Work to be completed: Look through the entries that follow and return each line that has the string "unpenalized".

*** Listed entries ***

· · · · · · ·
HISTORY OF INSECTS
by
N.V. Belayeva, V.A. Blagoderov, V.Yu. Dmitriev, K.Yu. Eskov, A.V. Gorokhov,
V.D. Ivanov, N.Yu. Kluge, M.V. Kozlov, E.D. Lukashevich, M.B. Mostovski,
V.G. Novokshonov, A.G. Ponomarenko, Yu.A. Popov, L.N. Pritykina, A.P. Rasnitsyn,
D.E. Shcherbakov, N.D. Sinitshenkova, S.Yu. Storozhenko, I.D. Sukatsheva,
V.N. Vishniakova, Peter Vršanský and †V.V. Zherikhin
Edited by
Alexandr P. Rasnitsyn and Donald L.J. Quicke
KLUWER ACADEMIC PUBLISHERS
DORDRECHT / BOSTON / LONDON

*** End of Listed entries ***
*** Listed entries ***

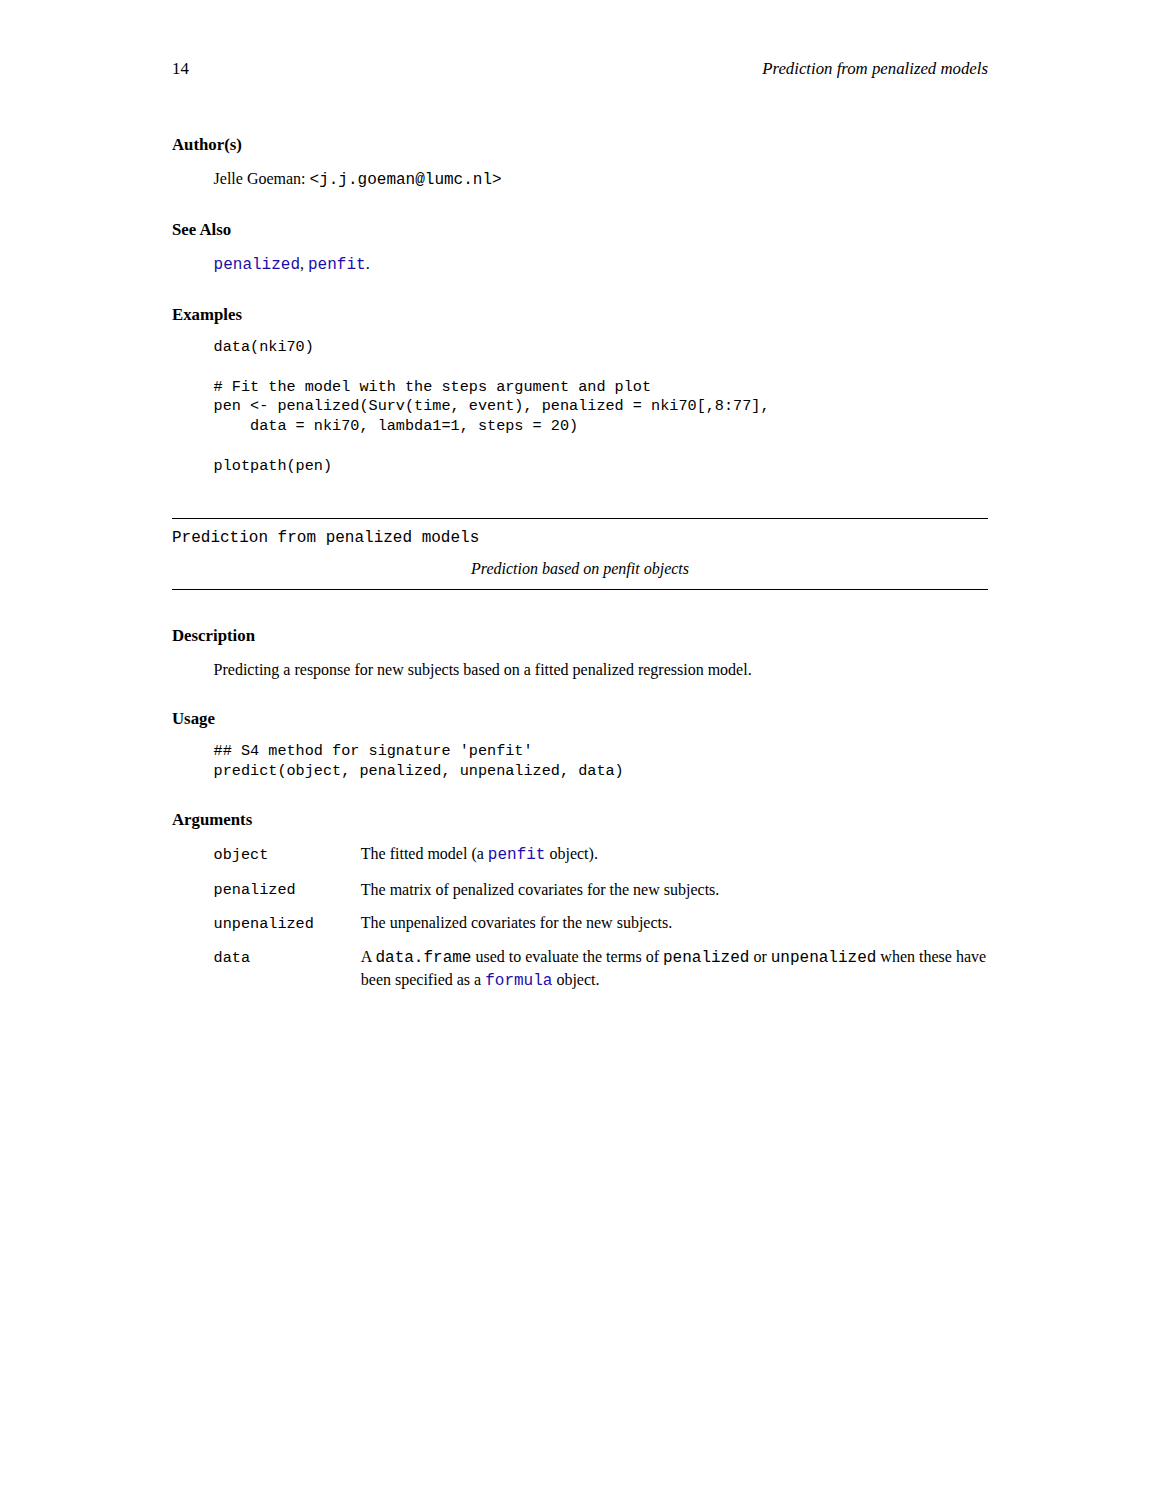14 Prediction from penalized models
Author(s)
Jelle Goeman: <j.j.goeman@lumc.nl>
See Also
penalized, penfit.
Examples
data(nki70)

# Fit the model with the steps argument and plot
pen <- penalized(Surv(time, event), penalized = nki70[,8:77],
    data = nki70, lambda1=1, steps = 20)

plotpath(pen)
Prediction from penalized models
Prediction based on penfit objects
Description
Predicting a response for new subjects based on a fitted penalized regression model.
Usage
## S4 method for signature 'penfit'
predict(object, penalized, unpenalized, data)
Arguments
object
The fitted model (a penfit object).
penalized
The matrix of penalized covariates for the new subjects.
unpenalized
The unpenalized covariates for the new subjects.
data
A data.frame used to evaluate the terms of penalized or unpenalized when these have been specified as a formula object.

*** End of Listed entries ***
*** Listed entries ***

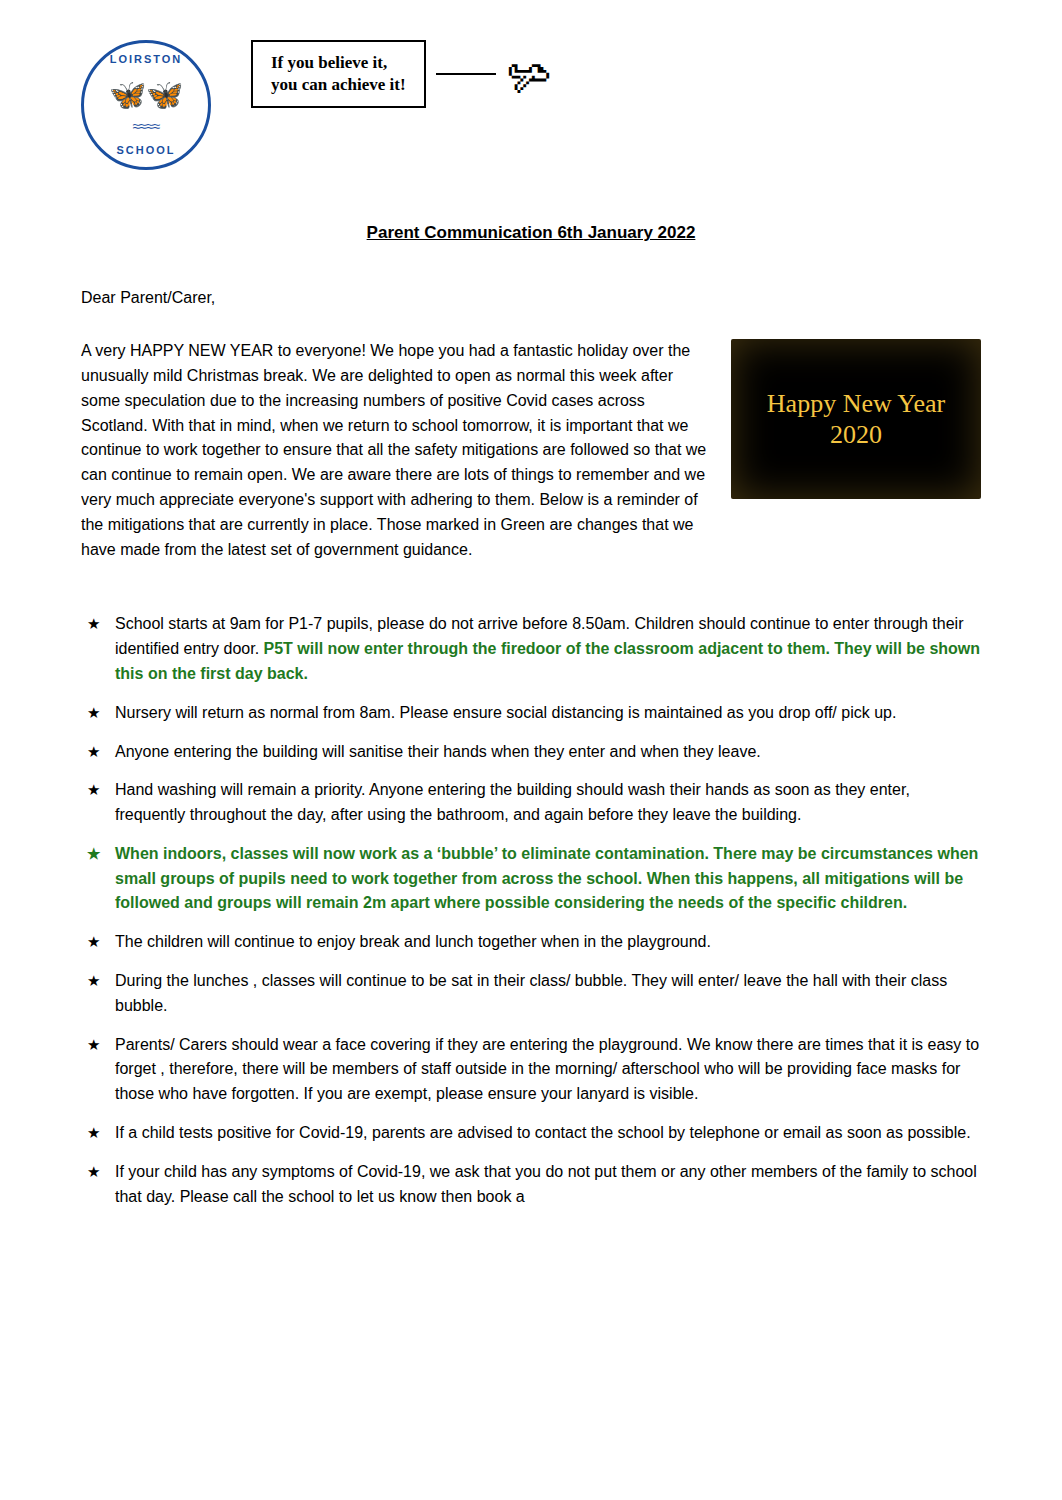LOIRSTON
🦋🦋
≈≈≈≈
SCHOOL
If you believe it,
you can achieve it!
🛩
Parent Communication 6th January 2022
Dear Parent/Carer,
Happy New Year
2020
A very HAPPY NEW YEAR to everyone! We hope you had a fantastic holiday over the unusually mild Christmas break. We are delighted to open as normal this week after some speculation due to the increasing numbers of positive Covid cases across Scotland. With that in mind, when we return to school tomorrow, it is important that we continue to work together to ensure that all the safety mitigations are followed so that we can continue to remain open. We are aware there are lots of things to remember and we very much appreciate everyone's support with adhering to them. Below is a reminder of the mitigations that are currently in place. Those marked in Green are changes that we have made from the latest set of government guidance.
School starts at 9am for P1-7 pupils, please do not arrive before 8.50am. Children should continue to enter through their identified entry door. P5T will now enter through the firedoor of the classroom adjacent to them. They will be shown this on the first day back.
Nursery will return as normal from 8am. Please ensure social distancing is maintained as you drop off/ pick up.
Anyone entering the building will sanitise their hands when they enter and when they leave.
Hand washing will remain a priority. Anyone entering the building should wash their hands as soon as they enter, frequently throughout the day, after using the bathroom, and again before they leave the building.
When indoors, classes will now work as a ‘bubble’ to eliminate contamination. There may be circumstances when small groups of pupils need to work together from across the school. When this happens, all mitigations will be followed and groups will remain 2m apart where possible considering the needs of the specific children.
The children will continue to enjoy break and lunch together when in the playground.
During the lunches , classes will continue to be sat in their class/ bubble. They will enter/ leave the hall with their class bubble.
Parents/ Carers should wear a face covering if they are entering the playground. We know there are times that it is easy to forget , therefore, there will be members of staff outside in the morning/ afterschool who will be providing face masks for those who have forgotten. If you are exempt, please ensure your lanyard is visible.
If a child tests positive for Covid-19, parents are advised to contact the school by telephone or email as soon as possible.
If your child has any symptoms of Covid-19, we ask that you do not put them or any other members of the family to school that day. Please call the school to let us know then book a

*** End of Listed entries ***

Result for this task:
predict(object, penalized, unpenalized, data)
unpenalized
The unpenalized covariates for the new subjects.
A data.frame used to evaluate the terms of penalized or unpenalized when these have been specified as a formula object.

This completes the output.